To put it bluntly, I felt the limitations of street photography. I had a premonition of this quite early on; even when I was shooting in New York (in '81-'82), I was already feeling a sense of ennui in the back of my mind. I was pursuing 'interesting photos' and 'good photos,' but there was a feeling that anything I considered somewhat interesting or good was, in some way, preordained. The very act of being interesting started to feel tiresome.






Without Reference Images, Humans Cannot Truly See



—Logically, one might think that studio photography is more closely associated with the term 'preordained,' but that wasn't the case for you?

Certainly, studio photography typically involves a target destination and a storyboard, and the process is about getting closer to that. With street photography, you're heading towards an unknown outcome. However, for me, it was the opposite.

—Is this because street photography became a more common approach?

Not entirely.

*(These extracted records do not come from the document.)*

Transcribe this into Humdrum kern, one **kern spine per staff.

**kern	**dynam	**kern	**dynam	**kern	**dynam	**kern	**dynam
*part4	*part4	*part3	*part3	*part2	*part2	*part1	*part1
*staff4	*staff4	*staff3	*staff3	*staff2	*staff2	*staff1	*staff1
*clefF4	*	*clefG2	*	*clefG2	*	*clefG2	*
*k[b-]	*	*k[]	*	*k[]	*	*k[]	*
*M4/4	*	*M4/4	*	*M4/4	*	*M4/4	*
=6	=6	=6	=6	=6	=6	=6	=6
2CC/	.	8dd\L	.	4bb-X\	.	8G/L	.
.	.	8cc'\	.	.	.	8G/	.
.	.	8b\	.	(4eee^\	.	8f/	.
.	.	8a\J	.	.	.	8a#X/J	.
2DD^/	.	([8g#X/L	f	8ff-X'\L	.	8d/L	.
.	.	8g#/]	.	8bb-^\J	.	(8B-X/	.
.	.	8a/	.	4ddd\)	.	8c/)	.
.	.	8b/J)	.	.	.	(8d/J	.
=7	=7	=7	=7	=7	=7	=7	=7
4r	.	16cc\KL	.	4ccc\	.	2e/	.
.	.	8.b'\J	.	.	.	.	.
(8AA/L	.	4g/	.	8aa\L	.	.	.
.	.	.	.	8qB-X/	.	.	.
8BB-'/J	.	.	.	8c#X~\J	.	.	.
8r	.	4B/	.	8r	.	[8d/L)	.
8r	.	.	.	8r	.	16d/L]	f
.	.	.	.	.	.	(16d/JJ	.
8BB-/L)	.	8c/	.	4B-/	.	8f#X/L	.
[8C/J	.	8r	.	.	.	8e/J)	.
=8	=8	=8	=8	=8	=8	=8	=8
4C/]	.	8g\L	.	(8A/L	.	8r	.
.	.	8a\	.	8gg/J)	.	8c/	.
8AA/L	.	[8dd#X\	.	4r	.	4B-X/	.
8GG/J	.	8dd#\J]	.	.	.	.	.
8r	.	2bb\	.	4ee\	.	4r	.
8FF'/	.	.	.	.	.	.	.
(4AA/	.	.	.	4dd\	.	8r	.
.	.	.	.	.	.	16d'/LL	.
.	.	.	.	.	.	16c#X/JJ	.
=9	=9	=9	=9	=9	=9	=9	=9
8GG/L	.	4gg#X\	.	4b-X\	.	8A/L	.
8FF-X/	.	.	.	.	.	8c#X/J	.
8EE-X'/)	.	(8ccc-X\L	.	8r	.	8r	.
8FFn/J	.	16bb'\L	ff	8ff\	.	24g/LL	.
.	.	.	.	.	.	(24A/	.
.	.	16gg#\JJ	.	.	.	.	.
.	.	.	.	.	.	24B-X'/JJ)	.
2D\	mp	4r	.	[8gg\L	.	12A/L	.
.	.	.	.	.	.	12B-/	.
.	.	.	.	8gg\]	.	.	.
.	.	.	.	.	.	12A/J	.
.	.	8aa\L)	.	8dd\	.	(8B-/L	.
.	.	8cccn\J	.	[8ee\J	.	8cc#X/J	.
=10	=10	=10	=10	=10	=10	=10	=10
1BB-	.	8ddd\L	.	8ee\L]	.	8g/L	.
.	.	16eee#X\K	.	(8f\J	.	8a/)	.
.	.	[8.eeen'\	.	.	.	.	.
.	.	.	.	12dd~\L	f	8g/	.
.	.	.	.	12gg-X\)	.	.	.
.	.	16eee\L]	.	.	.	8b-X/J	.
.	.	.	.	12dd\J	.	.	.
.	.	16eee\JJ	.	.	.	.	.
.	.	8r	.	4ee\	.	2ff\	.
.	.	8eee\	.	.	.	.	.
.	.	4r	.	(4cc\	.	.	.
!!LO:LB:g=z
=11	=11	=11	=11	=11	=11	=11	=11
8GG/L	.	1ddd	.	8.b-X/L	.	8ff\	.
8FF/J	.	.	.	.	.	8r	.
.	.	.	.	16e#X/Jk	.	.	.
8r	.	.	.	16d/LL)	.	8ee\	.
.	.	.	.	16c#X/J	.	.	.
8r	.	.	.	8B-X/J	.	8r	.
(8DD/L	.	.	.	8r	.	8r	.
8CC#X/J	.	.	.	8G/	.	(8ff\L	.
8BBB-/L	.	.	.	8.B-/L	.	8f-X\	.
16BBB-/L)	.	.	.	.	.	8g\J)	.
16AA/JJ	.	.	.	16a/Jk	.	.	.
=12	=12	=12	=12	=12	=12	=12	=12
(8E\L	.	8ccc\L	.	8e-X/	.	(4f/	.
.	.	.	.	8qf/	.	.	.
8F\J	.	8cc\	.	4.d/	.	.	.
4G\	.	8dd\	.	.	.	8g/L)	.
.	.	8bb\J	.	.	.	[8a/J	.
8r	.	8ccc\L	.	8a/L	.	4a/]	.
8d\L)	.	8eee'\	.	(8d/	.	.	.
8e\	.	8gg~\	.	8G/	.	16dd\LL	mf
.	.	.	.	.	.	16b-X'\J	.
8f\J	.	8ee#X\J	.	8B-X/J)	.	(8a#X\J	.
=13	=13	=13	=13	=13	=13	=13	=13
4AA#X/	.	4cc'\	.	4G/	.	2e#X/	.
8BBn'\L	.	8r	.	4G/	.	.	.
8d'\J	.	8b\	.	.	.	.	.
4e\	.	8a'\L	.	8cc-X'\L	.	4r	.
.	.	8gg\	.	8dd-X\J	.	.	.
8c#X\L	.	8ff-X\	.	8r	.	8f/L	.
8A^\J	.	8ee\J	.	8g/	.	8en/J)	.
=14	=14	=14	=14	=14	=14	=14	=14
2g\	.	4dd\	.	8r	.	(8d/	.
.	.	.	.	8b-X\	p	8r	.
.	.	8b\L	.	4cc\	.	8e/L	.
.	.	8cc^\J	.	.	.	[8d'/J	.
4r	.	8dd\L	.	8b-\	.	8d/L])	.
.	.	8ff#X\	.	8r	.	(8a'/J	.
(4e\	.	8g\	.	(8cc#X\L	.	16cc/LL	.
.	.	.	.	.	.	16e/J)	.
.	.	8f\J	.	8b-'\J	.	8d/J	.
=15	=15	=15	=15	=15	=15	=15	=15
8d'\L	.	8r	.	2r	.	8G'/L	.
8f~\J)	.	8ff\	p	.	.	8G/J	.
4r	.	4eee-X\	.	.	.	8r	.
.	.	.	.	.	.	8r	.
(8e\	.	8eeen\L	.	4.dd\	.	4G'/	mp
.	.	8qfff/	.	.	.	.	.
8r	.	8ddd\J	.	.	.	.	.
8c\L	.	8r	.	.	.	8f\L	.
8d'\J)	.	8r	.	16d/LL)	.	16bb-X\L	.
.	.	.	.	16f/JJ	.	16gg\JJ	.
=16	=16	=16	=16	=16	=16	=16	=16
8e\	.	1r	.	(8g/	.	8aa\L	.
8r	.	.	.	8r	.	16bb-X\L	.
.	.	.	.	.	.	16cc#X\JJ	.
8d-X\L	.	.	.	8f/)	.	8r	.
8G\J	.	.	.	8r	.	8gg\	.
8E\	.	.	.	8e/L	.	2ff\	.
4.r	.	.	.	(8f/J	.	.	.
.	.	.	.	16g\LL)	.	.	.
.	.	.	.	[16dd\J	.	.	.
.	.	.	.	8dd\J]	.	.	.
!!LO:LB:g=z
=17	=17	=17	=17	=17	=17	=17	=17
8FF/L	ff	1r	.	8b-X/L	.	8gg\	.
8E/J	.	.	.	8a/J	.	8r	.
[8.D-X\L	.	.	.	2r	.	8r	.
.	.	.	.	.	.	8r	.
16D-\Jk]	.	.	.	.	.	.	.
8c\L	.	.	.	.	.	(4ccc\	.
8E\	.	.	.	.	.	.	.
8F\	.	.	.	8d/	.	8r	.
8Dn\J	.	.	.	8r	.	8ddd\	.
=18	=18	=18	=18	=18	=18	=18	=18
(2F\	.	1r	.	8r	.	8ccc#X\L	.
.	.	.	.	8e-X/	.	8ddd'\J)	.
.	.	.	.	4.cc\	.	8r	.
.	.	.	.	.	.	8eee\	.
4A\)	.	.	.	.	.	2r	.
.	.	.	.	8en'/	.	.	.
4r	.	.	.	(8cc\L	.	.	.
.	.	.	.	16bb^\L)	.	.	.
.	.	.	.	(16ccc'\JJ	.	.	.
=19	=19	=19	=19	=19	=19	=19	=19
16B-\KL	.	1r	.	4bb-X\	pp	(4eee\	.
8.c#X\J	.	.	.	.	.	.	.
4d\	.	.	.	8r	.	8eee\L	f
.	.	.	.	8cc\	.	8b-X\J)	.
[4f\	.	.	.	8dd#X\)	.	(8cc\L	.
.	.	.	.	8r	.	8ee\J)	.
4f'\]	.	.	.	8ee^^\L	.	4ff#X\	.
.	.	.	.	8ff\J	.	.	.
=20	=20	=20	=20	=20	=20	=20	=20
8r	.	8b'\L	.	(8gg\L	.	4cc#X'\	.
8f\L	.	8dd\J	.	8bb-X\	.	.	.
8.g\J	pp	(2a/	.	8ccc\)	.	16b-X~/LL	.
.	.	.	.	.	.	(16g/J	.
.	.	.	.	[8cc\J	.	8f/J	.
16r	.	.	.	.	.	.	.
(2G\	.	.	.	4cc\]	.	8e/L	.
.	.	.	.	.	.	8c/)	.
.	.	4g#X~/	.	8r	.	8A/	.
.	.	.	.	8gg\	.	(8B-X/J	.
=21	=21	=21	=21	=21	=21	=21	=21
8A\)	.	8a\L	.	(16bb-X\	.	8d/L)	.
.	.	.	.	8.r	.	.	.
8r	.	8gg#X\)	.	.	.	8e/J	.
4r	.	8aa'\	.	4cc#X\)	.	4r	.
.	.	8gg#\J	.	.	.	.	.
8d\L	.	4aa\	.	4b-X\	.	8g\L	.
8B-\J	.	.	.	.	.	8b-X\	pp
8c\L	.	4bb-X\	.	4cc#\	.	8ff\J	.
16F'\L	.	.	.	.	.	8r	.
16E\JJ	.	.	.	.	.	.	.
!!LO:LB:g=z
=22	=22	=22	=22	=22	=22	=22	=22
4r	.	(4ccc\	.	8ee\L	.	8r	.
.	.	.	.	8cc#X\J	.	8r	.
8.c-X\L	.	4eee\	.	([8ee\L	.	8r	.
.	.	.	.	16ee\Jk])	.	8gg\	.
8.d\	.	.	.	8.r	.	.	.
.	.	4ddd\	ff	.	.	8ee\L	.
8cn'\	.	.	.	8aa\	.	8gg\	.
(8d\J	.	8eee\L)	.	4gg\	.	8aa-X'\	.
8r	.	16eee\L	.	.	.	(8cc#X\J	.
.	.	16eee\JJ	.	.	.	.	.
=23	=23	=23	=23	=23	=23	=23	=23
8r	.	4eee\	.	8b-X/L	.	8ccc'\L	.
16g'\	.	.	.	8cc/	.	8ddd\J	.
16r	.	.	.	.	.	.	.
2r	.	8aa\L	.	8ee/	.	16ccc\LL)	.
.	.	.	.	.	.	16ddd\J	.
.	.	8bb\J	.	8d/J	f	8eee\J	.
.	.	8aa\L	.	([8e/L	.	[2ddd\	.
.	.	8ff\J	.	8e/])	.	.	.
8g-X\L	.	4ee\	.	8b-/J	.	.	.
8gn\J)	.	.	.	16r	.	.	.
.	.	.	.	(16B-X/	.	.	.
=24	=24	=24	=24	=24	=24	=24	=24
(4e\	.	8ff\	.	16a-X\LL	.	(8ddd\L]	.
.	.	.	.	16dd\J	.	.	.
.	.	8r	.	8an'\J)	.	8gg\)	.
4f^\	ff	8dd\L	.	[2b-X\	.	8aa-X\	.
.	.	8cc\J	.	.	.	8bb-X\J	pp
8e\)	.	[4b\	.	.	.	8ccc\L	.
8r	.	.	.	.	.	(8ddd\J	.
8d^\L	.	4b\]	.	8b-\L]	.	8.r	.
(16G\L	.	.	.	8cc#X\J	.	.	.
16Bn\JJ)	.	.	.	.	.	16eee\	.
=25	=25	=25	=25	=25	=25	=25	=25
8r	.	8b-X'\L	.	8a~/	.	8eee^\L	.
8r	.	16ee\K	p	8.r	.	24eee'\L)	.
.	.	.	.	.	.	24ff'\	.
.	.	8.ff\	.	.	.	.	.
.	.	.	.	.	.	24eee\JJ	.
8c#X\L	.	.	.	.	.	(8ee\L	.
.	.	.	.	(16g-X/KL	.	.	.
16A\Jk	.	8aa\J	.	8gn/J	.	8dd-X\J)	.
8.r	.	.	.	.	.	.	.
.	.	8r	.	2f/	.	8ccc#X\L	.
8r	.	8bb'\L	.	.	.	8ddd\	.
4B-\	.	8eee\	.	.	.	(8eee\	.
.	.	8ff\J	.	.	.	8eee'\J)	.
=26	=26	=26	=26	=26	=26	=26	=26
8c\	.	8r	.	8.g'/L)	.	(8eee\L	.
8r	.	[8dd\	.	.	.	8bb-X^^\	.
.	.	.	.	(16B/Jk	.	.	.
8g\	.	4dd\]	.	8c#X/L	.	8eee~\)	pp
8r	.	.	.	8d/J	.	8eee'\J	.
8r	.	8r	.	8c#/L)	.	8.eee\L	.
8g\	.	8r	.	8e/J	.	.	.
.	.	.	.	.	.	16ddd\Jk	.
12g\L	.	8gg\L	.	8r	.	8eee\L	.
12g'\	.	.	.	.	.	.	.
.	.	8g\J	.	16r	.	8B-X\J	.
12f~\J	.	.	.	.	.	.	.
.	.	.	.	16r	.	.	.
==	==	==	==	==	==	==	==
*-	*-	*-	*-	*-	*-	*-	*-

What I realized was that when selecting my own photos, even those that appear fresh, there's always a reference image somewhere. It could be the work of a photographer I admire, an advertisement, a film, or even a landscape from my childhood. But I felt there was a systemic limit to this.

—When you say 'system,' do you mean the mechanism of the brain?

Simply put, it's the limit of the precision of the act of 'seeing.' When we look at something, I believe humans cannot see without a reference image. In other words, I realized that we are unable to break free from, surpass, or exist outside of images we've seen somewhere before. That's what made me dislike my own photography.